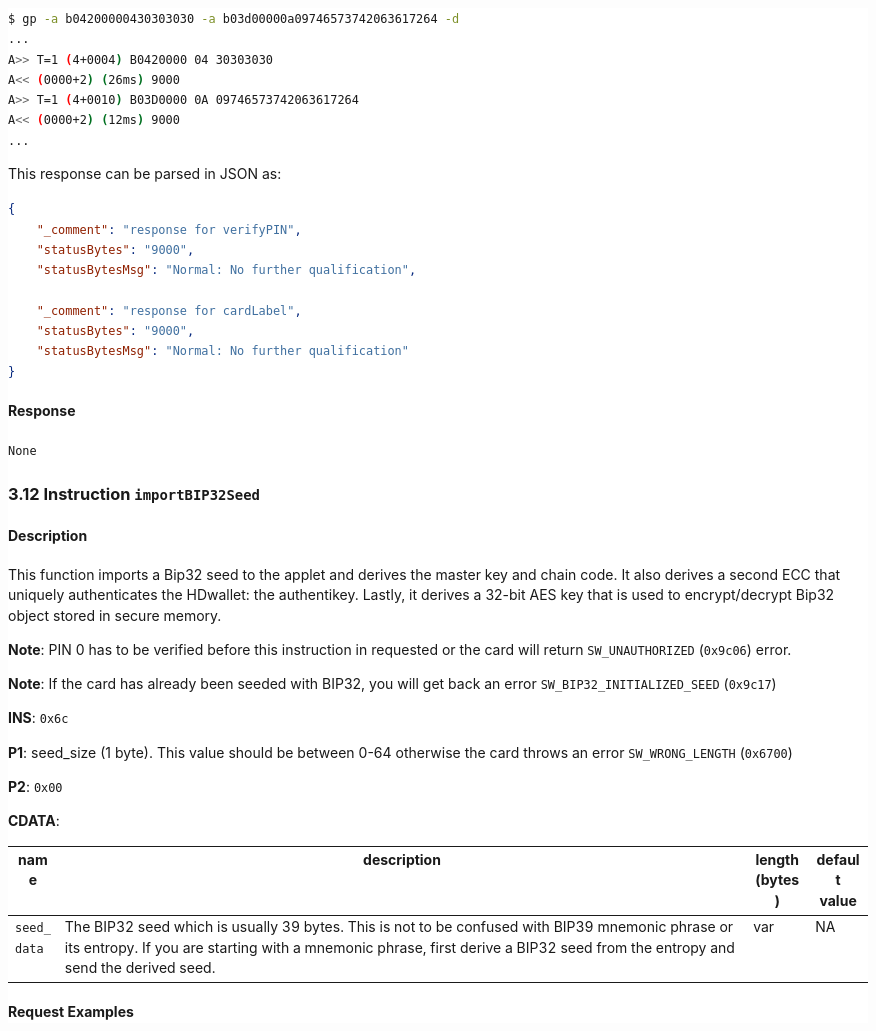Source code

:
 ```bash
$ gp -a b04200000430303030 -a b03d00000a09746573742063617264 -d
...
A>> T=1 (4+0004) B0420000 04 30303030
A<< (0000+2) (26ms) 9000
A>> T=1 (4+0010) B03D0000 0A 09746573742063617264
A<< (0000+2) (12ms) 9000
...
```

This response can be parsed in JSON as:

```json
{
    "_comment": "response for verifyPIN",
    "statusBytes": "9000",
    "statusBytesMsg": "Normal: No further qualification",
    
    "_comment": "response for cardLabel",
    "statusBytes": "9000",
    "statusBytesMsg": "Normal: No further qualification"
}
```

#### Response

`None`

### 3.12 Instruction `importBIP32Seed`

#### Description

This function imports a Bip32 seed to the applet and derives the master key and chain code. It also derives a second ECC that uniquely authenticates the HDwallet: the authentikey. Lastly, it derives a 32-bit AES key that is used to encrypt/decrypt Bip32 object stored in secure memory.

**Note**:  PIN 0 has to be verified before this instruction in requested or the card will return `SW_UNAUTHORIZED` (`0x9c06`) error.

**Note**: If the card has already been seeded with BIP32, you will get back an error `SW_BIP32_INITIALIZED_SEED` (`0x9c17`)

**INS**: `0x6c`

**P1**: seed_size (1 byte). This value should be between 0-64 otherwise the card throws an error `SW_WRONG_LENGTH` (`0x6700`)

**P2**: `0x00`

**CDATA**:

| name        | description                                                  | length (bytes) | default value |
| ----------- | ------------------------------------------------------------ | -------------- | ------------- |
| `seed_data` | The BIP32 seed which is usually 39 bytes. This is not to be confused with BIP39 mnemonic phrase or its entropy. If you are starting with a mnemonic phrase, first derive a BIP32 seed from the entropy and send the derived seed. | var            | NA            |

#### Request Examples
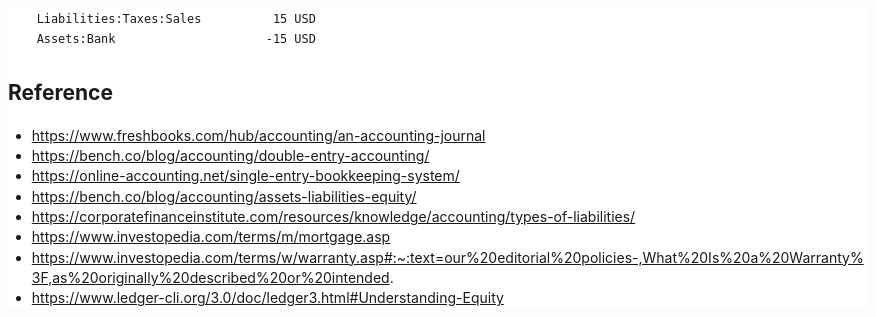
 ```
    Liabilities:Taxes:Sales          15 USD
    Assets:Bank                     -15 USD
```

## Reference

- <https://www.freshbooks.com/hub/accounting/an-accounting-journal>
- <https://bench.co/blog/accounting/double-entry-accounting/>
- <https://online-accounting.net/single-entry-bookkeeping-system/>
- <https://bench.co/blog/accounting/assets-liabilities-equity/>
- <https://corporatefinanceinstitute.com/resources/knowledge/accounting/types-of-liabilities/>
- <https://www.investopedia.com/terms/m/mortgage.asp>
- <https://www.investopedia.com/terms/w/warranty.asp#:~:text=our%20editorial%20policies-,What%20Is%20a%20Warranty%3F,as%20originally%20described%20or%20intended>.
- <https://www.ledger-cli.org/3.0/doc/ledger3.html#Understanding-Equity>
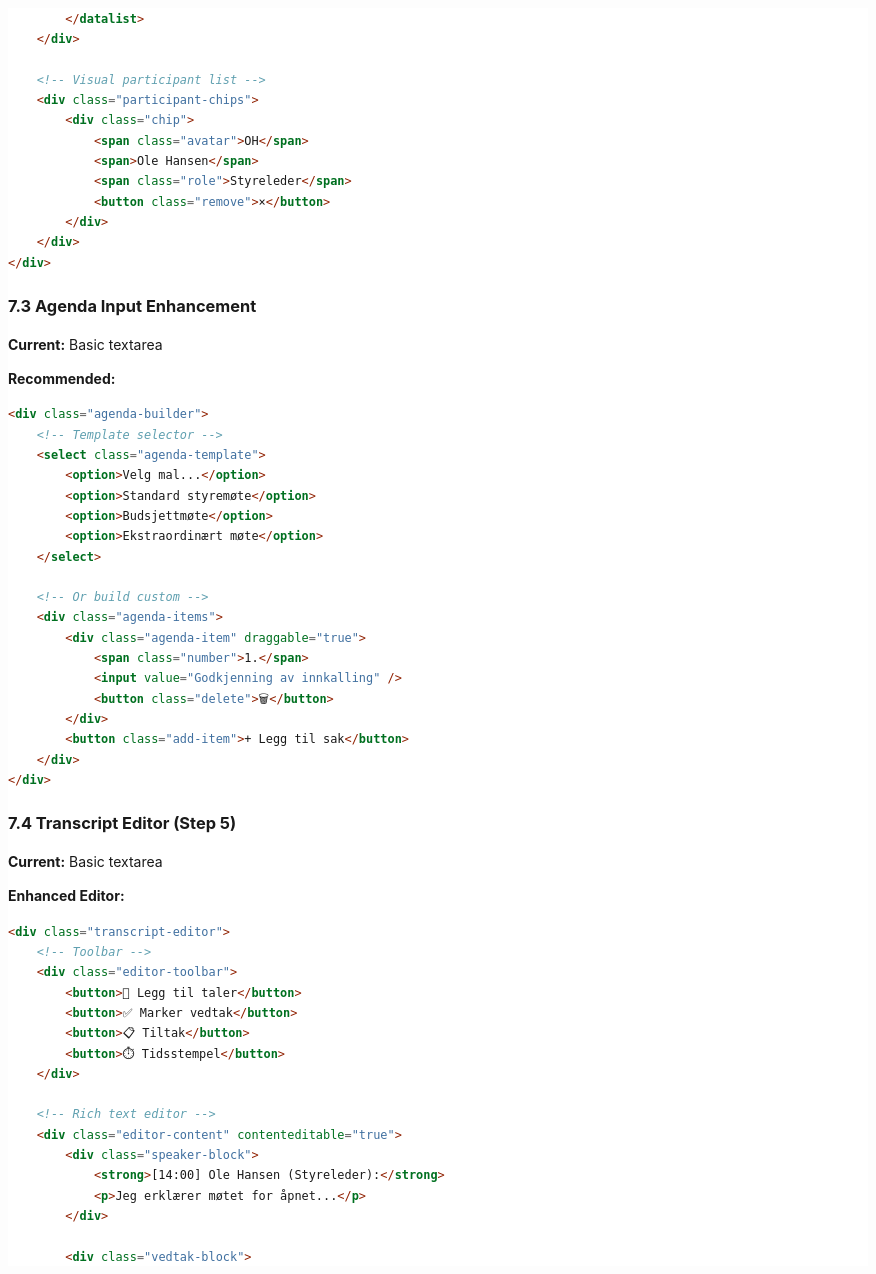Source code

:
 ```html
        </datalist>
    </div>

    <!-- Visual participant list -->
    <div class="participant-chips">
        <div class="chip">
            <span class="avatar">OH</span>
            <span>Ole Hansen</span>
            <span class="role">Styreleder</span>
            <button class="remove">×</button>
        </div>
    </div>
</div>
```

### 7.3 Agenda Input Enhancement

**Current:** Basic textarea

**Recommended:**
```html
<div class="agenda-builder">
    <!-- Template selector -->
    <select class="agenda-template">
        <option>Velg mal...</option>
        <option>Standard styremøte</option>
        <option>Budsjettmøte</option>
        <option>Ekstraordinært møte</option>
    </select>

    <!-- Or build custom -->
    <div class="agenda-items">
        <div class="agenda-item" draggable="true">
            <span class="number">1.</span>
            <input value="Godkjenning av innkalling" />
            <button class="delete">🗑️</button>
        </div>
        <button class="add-item">+ Legg til sak</button>
    </div>
</div>
```

### 7.4 Transcript Editor (Step 5)

**Current:** Basic textarea

**Enhanced Editor:**
```html
<div class="transcript-editor">
    <!-- Toolbar -->
    <div class="editor-toolbar">
        <button>👤 Legg til taler</button>
        <button>✅ Marker vedtak</button>
        <button>📋 Tiltak</button>
        <button>⏱️ Tidsstempel</button>
    </div>

    <!-- Rich text editor -->
    <div class="editor-content" contenteditable="true">
        <div class="speaker-block">
            <strong>[14:00] Ole Hansen (Styreleder):</strong>
            <p>Jeg erklærer møtet for åpnet...</p>
        </div>

        <div class="vedtak-block">
```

• _Exercise directions_
Could you repeat all of the material exactly? Pictures should not be copied.

• _Exercise result_
Source code

:
 ```bash
$ gp -a b04200000430303030 -a b03d00000a09746573742063617264 -d
...
A>> T=1 (4+0004) B0420000 04 30303030
A<< (0000+2) (26ms) 9000
A>> T=1 (4+0010) B03D0000 0A 09746573742063617264
A<< (0000+2) (12ms) 9000
...
```

This response can be parsed in JSON as:

```json
{
    "_comment": "response for verifyPIN",
    "statusBytes": "9000",
    "statusBytesMsg": "Normal: No further qualification",
    
    "_comment": "response for cardLabel",
    "statusBytes": "9000",
    "statusBytesMsg": "Normal: No further qualification"
}
```

#### Response

`None`

### 3.12 Instruction `importBIP32Seed`

#### Description

This function imports a Bip32 seed to the applet and derives the master key and chain code. It also derives a second ECC that uniquely authenticates the HDwallet: the authentikey. Lastly, it derives a 32-bit AES key that is used to encrypt/decrypt Bip32 object stored in secure memory.

**Note**:  PIN 0 has to be verified before this instruction in requested or the card will return `SW_UNAUTHORIZED` (`0x9c06`) error.

**Note**: If the card has already been seeded with BIP32, you will get back an error `SW_BIP32_INITIALIZED_SEED` (`0x9c17`)

**INS**: `0x6c`

**P1**: seed_size (1 byte). This value should be between 0-64 otherwise the card throws an error `SW_WRONG_LENGTH` (`0x6700`)

**P2**: `0x00`

**CDATA**:

| name        | description                                                  | length (bytes) | default value |
| ----------- | ------------------------------------------------------------ | -------------- | ------------- |
| `seed_data` | The BIP32 seed which is usually 39 bytes. This is not to be confused with BIP39 mnemonic phrase or its entropy. If you are starting with a mnemonic phrase, first derive a BIP32 seed from the entropy and send the derived seed. | var            | NA            |

#### Request Examples
 ```
    Liabilities:Taxes:Sales          15 USD
    Assets:Bank                     -15 USD
```

## Reference

- <https://www.freshbooks.com/hub/accounting/an-accounting-journal>
- <https://bench.co/blog/accounting/double-entry-accounting/>
- <https://online-accounting.net/single-entry-bookkeeping-system/>
- <https://bench.co/blog/accounting/assets-liabilities-equity/>
- <https://corporatefinanceinstitute.com/resources/knowledge/accounting/types-of-liabilities/>
- <https://www.investopedia.com/terms/m/mortgage.asp>
- <https://www.investopedia.com/terms/w/warranty.asp#:~:text=our%20editorial%20policies-,What%20Is%20a%20Warranty%3F,as%20originally%20described%20or%20intended>.
- <https://www.ledger-cli.org/3.0/doc/ledger3.html#Understanding-Equity>
Source code

:
 ```html
        </datalist>
    </div>

    <!-- Visual participant list -->
    <div class="participant-chips">
        <div class="chip">
            <span class="avatar">OH</span>
            <span>Ole Hansen</span>
            <span class="role">Styreleder</span>
            <button class="remove">×</button>
        </div>
    </div>
</div>
```

### 7.3 Agenda Input Enhancement

**Current:** Basic textarea

**Recommended:**
```html
<div class="agenda-builder">
    <!-- Template selector -->
    <select class="agenda-template">
        <option>Velg mal...</option>
        <option>Standard styremøte</option>
        <option>Budsjettmøte</option>
        <option>Ekstraordinært møte</option>
    </select>

    <!-- Or build custom -->
    <div class="agenda-items">
        <div class="agenda-item" draggable="true">
            <span class="number">1.</span>
            <input value="Godkjenning av innkalling" />
            <button class="delete">🗑️</button>
        </div>
        <button class="add-item">+ Legg til sak</button>
    </div>
</div>
```

### 7.4 Transcript Editor (Step 5)

**Current:** Basic textarea

**Enhanced Editor:**
```html
<div class="transcript-editor">
    <!-- Toolbar -->
    <div class="editor-toolbar">
        <button>👤 Legg til taler</button>
        <button>✅ Marker vedtak</button>
        <button>📋 Tiltak</button>
        <button>⏱️ Tidsstempel</button>
    </div>

    <!-- Rich text editor -->
    <div class="editor-content" contenteditable="true">
        <div class="speaker-block">
            <strong>[14:00] Ole Hansen (Styreleder):</strong>
            <p>Jeg erklærer møtet for åpnet...</p>
        </div>

        <div class="vedtak-block">
```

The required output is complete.